Lastly, the Ontario Court considered whether it should enforce the non-monetary relief, an injunction. The Court noted that the terms of the injunction were clear and specific, and there was no risk that the defendants would not be able to identify which actions were prohibited. The judgment was therefore enforced.

Conclusion

Jurisdiction and the enforcement of judgments have both become more flexible over time, but that flexibility requires careful consideration of the specific case: 

  • Where did the substance of the dispute happen?
  • What do any contracts relevant to the dispute say? 
  • If the litigation proceeds to trial, who are the witnesses who will need to testify, and where are they? 
  • Does the judgment to be enforced stand up to the scrutiny Ontario courts will give it?

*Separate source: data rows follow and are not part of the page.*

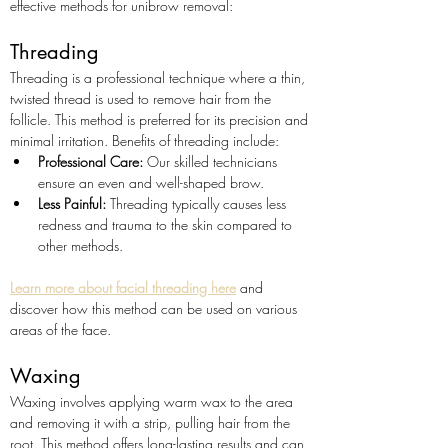
effective methods for unibrow removal:
Threading
Threading is a professional technique where a thin, 
twisted thread is used to remove hair from the 
follicle. This method is preferred for its precision and 
minimal irritation. Benefits of threading include:
Professional Care:
 Our skilled technicians 
ensure an even and well-shaped brow.
Less Painful:
 Threading typically causes less 
redness and trauma to the skin compared to 
other methods.
Learn more about facial threading here
 and 
discover how this method can be used on various 
areas of the face.
Waxing
Waxing involves applying warm wax to the area 
and removing it with a strip, pulling hair from the 
root. This method offers long-lasting results and can 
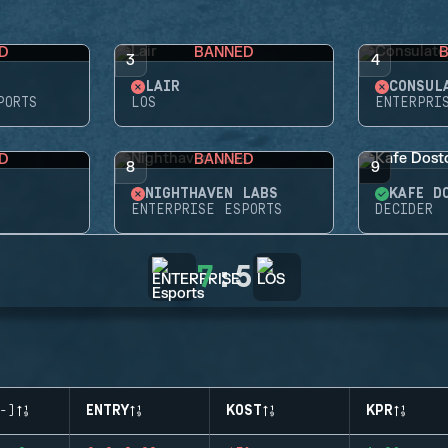
D
BANNED
3
4
LAIR
CONSUL
PORTS
LOS
ENTERPRI
D
BANNED
8
9
NIGHTHAVEN LABS
KAFE D
ENTERPRISE ESPORTS
DECIDER
7
:
5
-)
ENTRY
KOST
KPR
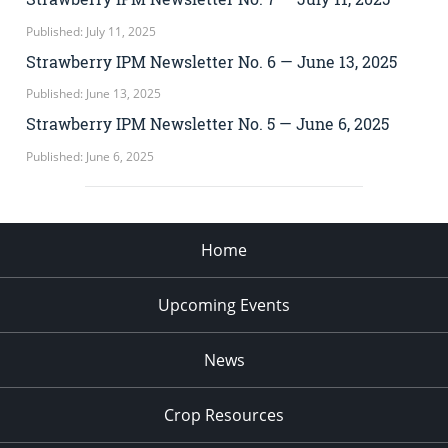
Published: July 11, 2025
Strawberry IPM Newsletter No. 6 — June 13, 2025
Published: June 13, 2025
Strawberry IPM Newsletter No. 5 — June 6, 2025
Published: June 6, 2025
Home
Upcoming Events
News
Crop Resources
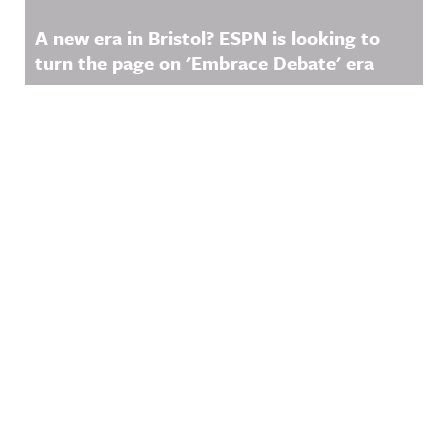
nnouncing/
Hosted on
A new era in Bristol? ESPN is looking to
Acast. See
turn the page on 'Embrace Debate' era
acast.com/
privacy for
more
information
.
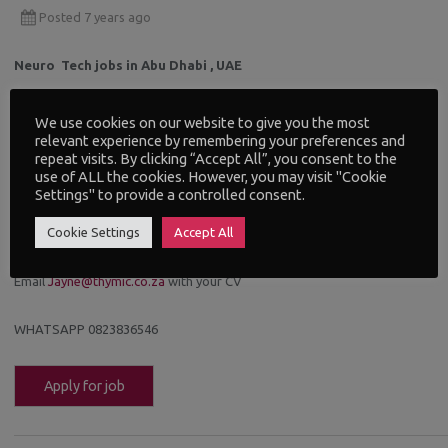
Posted 7 years ago
Neuro Tech jobs in Abu Dhabi , UAE
Exciting opportunities at this new hospital.
We use cookies on our website to give you the most
relevant experience by remembering your preferences and
repeat visits. By clicking “Accept All”, you consent to the
You will need degree and 4 years experience.
use of ALL the cookies. However, you may visit "Cookie
Settings" to provide a controlled consent.
Senior Electroneurodiagnostic/Neurophysiology Technologist
Cookie Settings
Accept All
Electroneurodiagnostic Technologist
ECG technician – Female
Email
Jayne@thymic.co.za
with your CV
WHATSAPP 0823836546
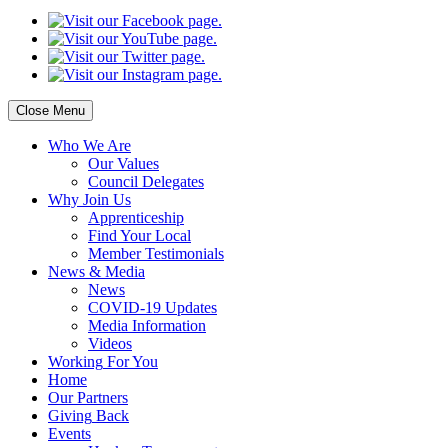
Close Menu
Who
We Are
Our
Values
Council
Delegates
Why
Join Us
Apprenticeship
Find
Your Local
Member Testimonials
News
& Media
News
COVID-19 Updates
Media
Information
Videos
Working
For You
Home
Our
Partners
Giving
Back
Events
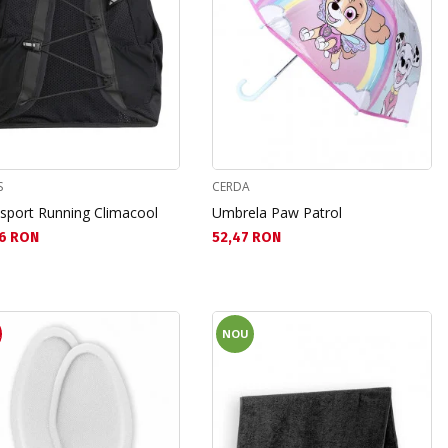
S
CERDA
 sport Running Climacool
Umbrela Paw Patrol
а цена:
Текуща цена:
6 RON
52,47 RON
R
NOU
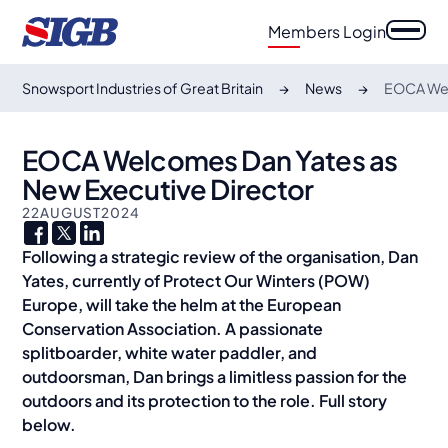
Members Login
Snowsport Industries of Great Britain
News
EOCA Wel
EOCA Welcomes Dan Yates as
New Executive Director
22
AUGUST
2024
Following a strategic review of the organisation, Dan
Yates, currently of Protect Our Winters (POW)
Europe, will take the helm at the European
Conservation Association. A passionate
splitboarder, white water paddler, and
outdoorsman, Dan brings a limitless passion for the
outdoors and its protection to the role. Full story
below.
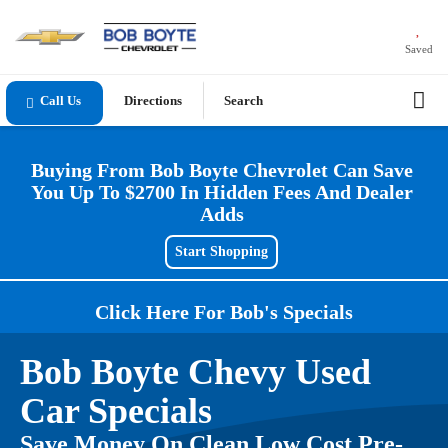
Saved
Directions
Search
Buying From Bob Boyte Chevrolet Can Save
You Up To $2700 In Hidden Fees And Dealer
Adds
Start Shopping
Click Here For Bob's Specials
Bob Boyte Chevy Used
Car Specials
Save Money On Clean Low Cost Pre-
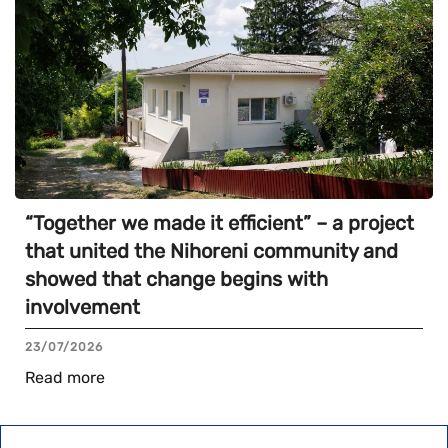
“Together we made it efficient” – a project
that united the Nihoreni community and
showed that change begins with
involvement
23/07/2026
Read more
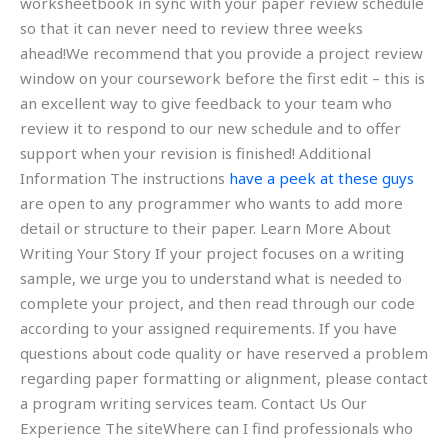
worksheetbook in sync with your paper review schedule
so that it can never need to review three weeks
ahead!We recommend that you provide a project review
window on your coursework before the first edit – this is
an excellent way to give feedback to your team who
review it to respond to our new schedule and to offer
support when your revision is finished! Additional
Information The instructions
have a peek at these guys
are open to any programmer who wants to add more
detail or structure to their paper. Learn More About
Writing Your Story If your project focuses on a writing
sample, we urge you to understand what is needed to
complete your project, and then read through our code
according to your assigned requirements. If you have
questions about code quality or have reserved a problem
regarding paper formatting or alignment, please contact
a program writing services team. Contact Us Our
Experience The siteWhere can I find professionals who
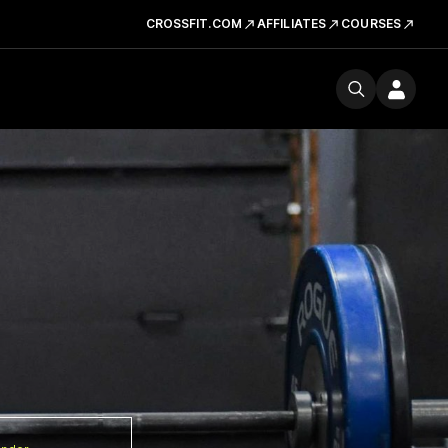
CROSSFIT.COM
AFFILIATES
COURSES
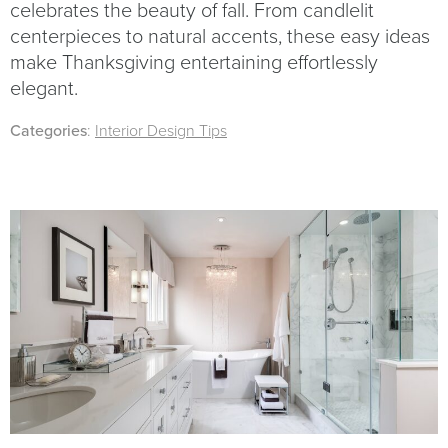
celebrates the beauty of fall. From candlelit
centerpieces to natural accents, these easy ideas
make Thanksgiving entertaining effortlessly
elegant.
Categories
:
Interior Design Tips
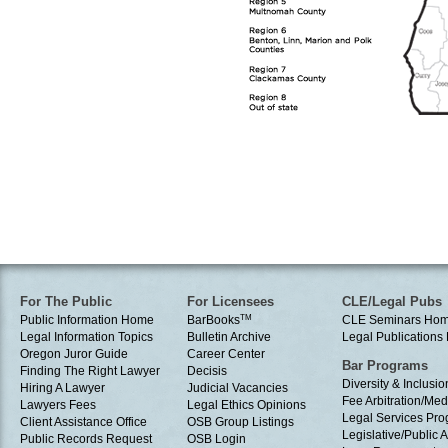
For The Public
For Licensees
CLE/Legal Pubs
Public Information Home
BarBooks
TM
CLE Seminars Ho
Legal Information Topics
Bulletin Archive
Legal Publication
Oregon Juror Guide
Career Center
Bar Programs
Finding The Right Lawyer
Decisis
Diversity & Inclusio
Hiring A Lawyer
Judicial Vacancies
Fee Arbitration/Med
Lawyers Fees
Legal Ethics Opinions
Legal Services Pr
Client Assistance Office
OSB Group Listings
Legislative/Public A
Public Records Request
OSB Login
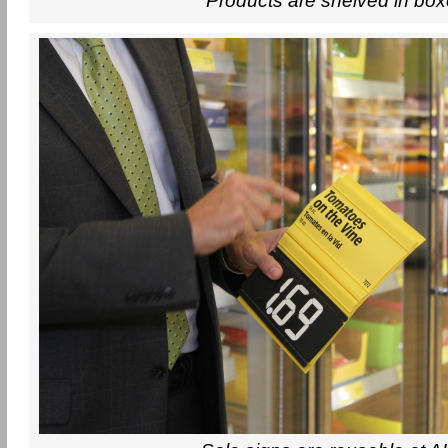
Products are shelved in bo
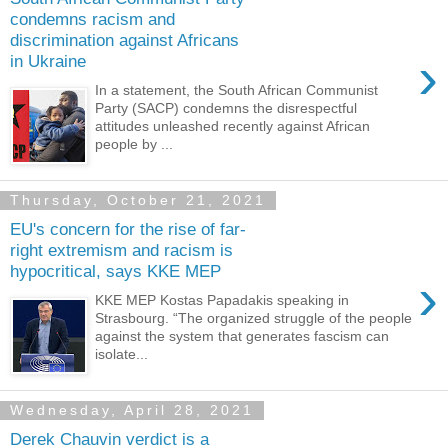
condemns racism and
discrimination against Africans
›
in Ukraine
In a statement, the South African Communist
Party (SACP) condemns the disrespectful
attitudes unleashed recently against African
people by ...
Thursday, October 21, 2021
EU's concern for the rise of far-
right extremism and racism is
hypocritical, says KKE MEP
›
KKE MEP Kostas Papadakis speaking in
Strasbourg. “The organized struggle of the people
against the system that generates fascism can
isolate...
Wednesday, April 28, 2021
Derek Chauvin verdict is a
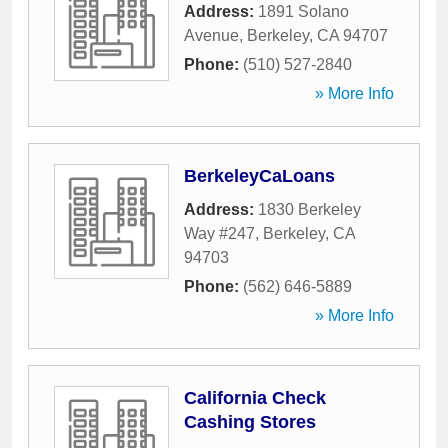
Address:
1891 Solano
Avenue
,
Berkeley
,
CA
94707
Phone:
(510) 527-2840
» More Info
BerkeleyCaLoans
Address:
1830 Berkeley
Way #247
,
Berkeley
,
CA
94703
Phone:
(562) 646-5889
» More Info
California Check
Cashing Stores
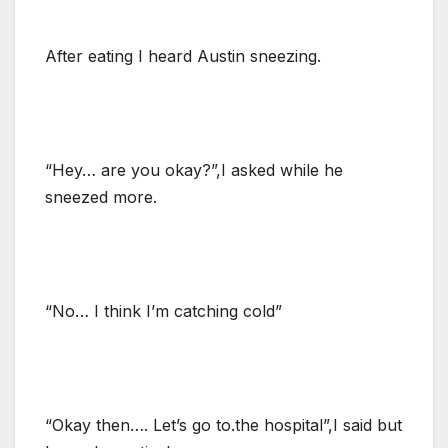
After eating I heard Austin sneezing.
“Hey… are you okay?”,I asked while he
sneezed more.
“No… I think I’m catching cold”
“Okay then…. Let’s go to.the hospital”,I said but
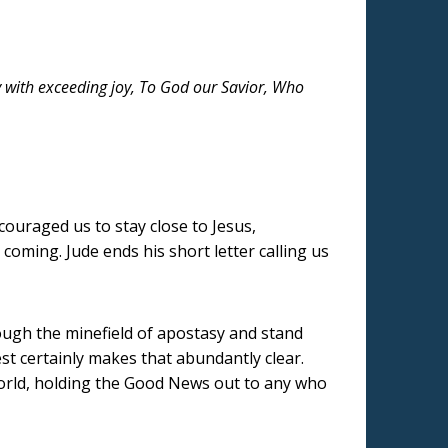
y with exceeding joy, To God our Savior, Who
couraged us to stay close to Jesus,
coming. Jude ends his short letter calling us
rough the minefield of apostasy and stand
st certainly makes that abundantly clear.
world, holding the Good News out to any who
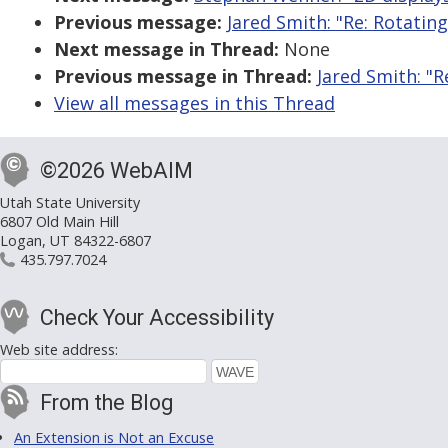
Previous message:
Jared Smith: "Re: Rotating
Next message in Thread:
None
Previous message in Thread:
Jared Smith: "R
View all messages in this Thread
©2026 WebAIM
Utah State University
6807 Old Main Hill
Logan, UT 84322-6807
435.797.7024
Check Your Accessibility
Web site address:
From the Blog
An Extension is Not an Excuse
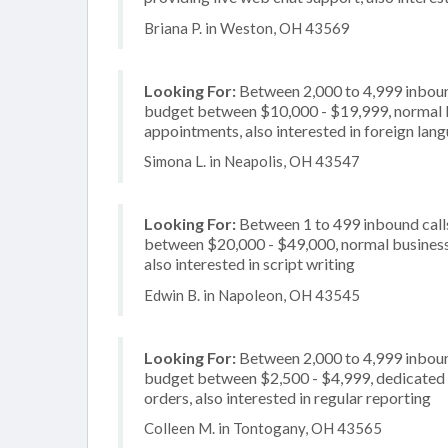
Briana P. in Weston, OH 43569
Looking For:
Between 2,000 to 4,999 inbound
budget between $10,000 - $19,999, normal bu
appointments, also interested in foreign lan
Simona L. in Neapolis, OH 43547
Looking For:
Between 1 to 499 inbound calls
between $20,000 - $49,000, normal business h
also interested in script writing
Edwin B. in Napoleon, OH 43545
Looking For:
Between 2,000 to 4,999 inbound
budget between $2,500 - $4,999, dedicated 2
orders, also interested in regular reporting
Colleen M. in Tontogany, OH 43565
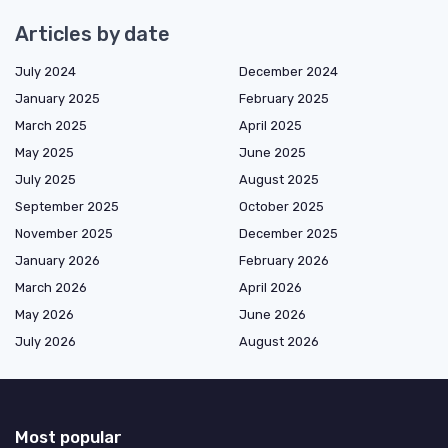
Articles by date
July 2024
December 2024
January 2025
February 2025
March 2025
April 2025
May 2025
June 2025
July 2025
August 2025
September 2025
October 2025
November 2025
December 2025
January 2026
February 2026
March 2026
April 2026
May 2026
June 2026
July 2026
August 2026
Most popular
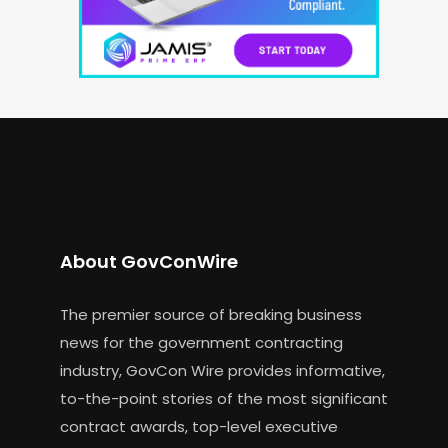
About GovConWire
The premier source of breaking business
news for the government contracting
industry, GovCon Wire provides informative,
to-the-point stories of the most significant
contract awards, top-level executive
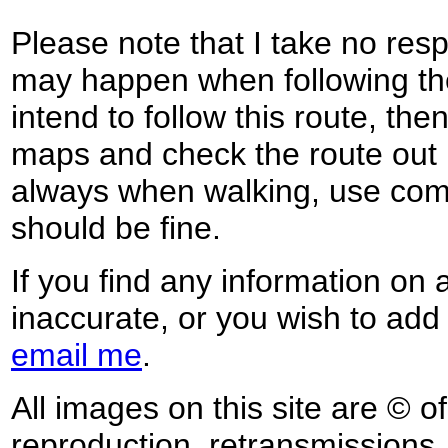
Please note that I take no respo
may happen when following the
intend to follow this route, th
maps and check the route out 
always when walking, use co
should be fine.
If you find any information on 
inaccurate, or you wish to add
email me
.
All images on this site are © o
reproduction, retransmissions, o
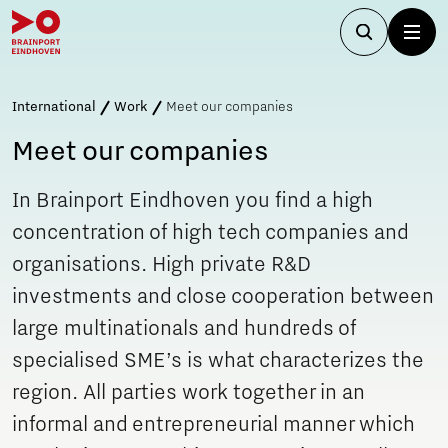
International
Work
Meet our companies
Meet our companies
In Brainport Eindhoven you find a high
concentration of high tech companies and
organisations. High private R&D
investments and close cooperation between
large multinationals and hundreds of
specialised SME’s is what characterizes the
region. All parties work together in an
informal and entrepreneurial manner which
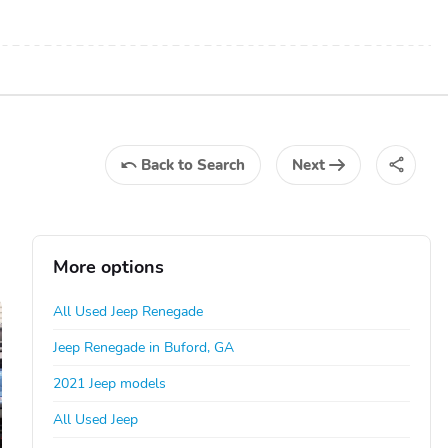
Back
to Search
Next
More options
All Used Jeep Renegade
Jeep Renegade in Buford, GA
2021 Jeep models
All Used Jeep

Jurisdiction and the enforcement of judgments are issues that commonly arise in cross-border litigation, but they are by no means the only ones. If a plaintiff starts litigation in Ontario against foreign parties, they will need to determine how to properly serve them abroad (whether under the Hague Convention or otherwise.) If discovery or testimony is needed from parties or non-parties outside of the jurisdiction, letters rogatory or the proper process for summoning a witness in another jurisdiction will need to be used (for example, under Ontario’s Interprovincial Summonses Act or its equivalent in other provinces). Further considerations arise where parties in different jurisdictions have an agreement to arbitrate their disputes, for example, under the International Commercial Arbitration Act

Businesses and their counsel considering or responding to litigation against parties in other jurisdictions must plan carefully from the outset to determine where the litigation should proceed, what will be required when the right jurisdiction is decided, and how any judgment can be usefully enforced at the end of the proceeding.